Excerpted data>
····················

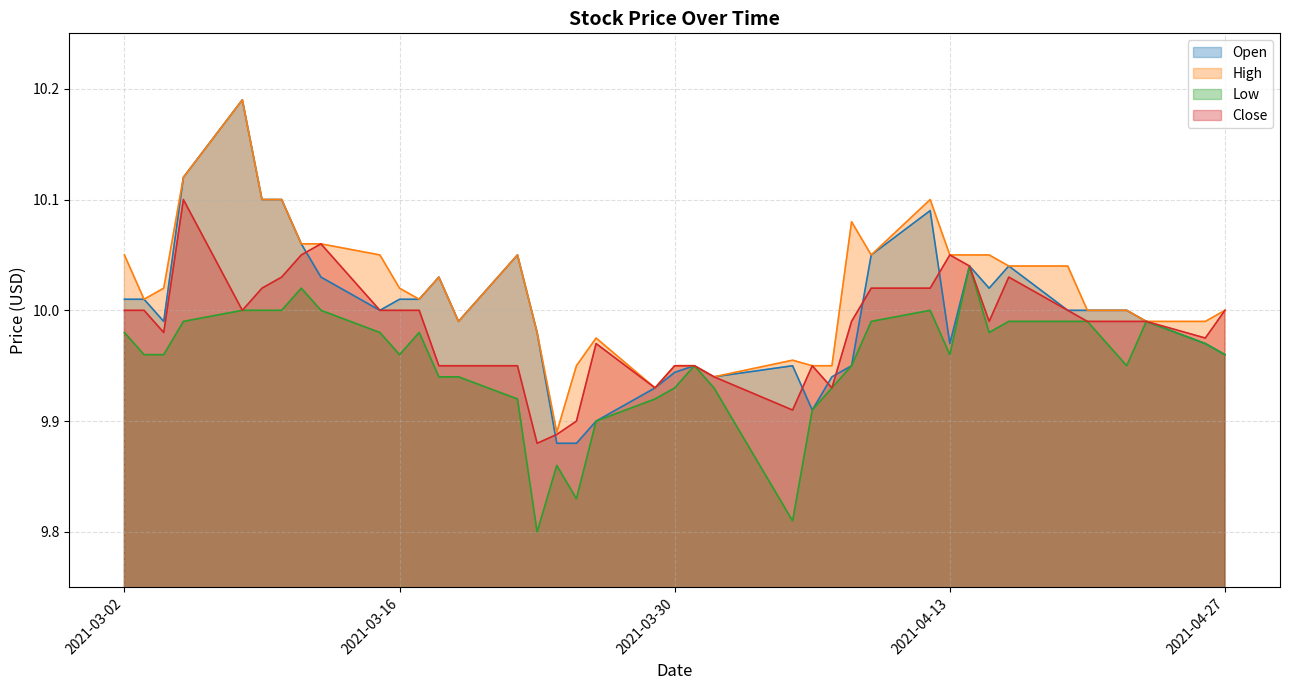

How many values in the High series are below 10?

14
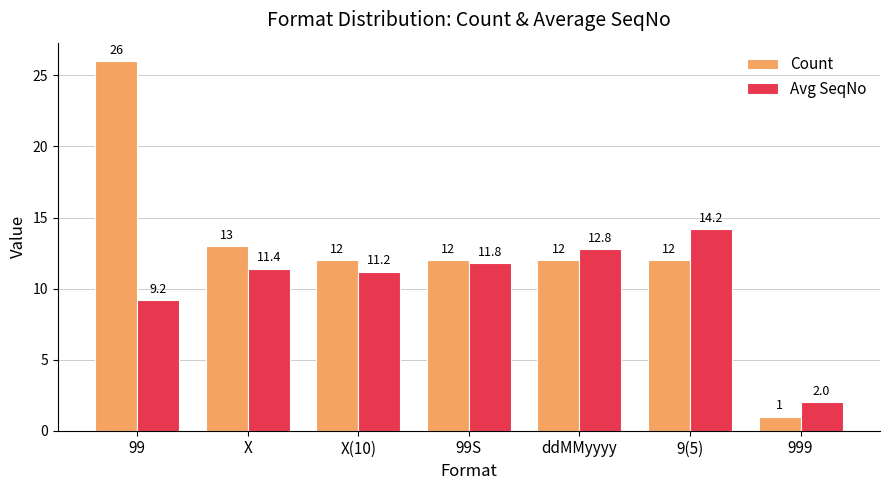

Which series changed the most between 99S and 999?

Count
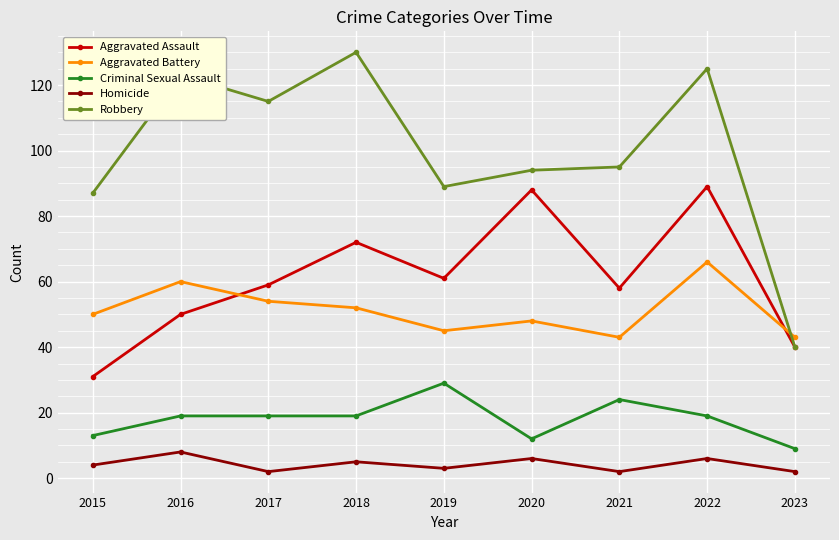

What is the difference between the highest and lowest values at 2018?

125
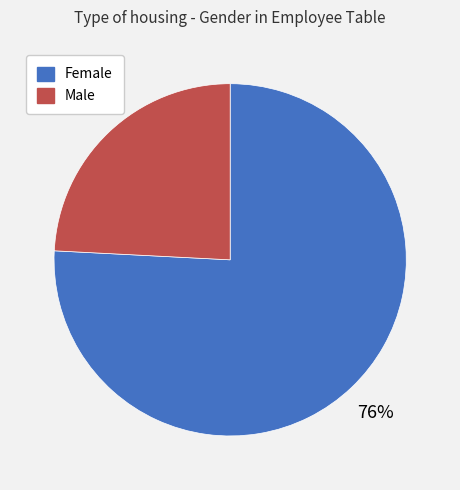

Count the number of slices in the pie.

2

····················

Your task> Write out the data above as a numbered list, one line per item, skipping blank lines and leaving out the pictures.

Task output>
1. How many values in the High series are below 10?
2. 14
3. Which series changed the most between 99S and 999?
4. Count
5. What is the difference between the highest and lowest values at 2018?
6. 125
7. Count the number of slices in the pie.
8. 2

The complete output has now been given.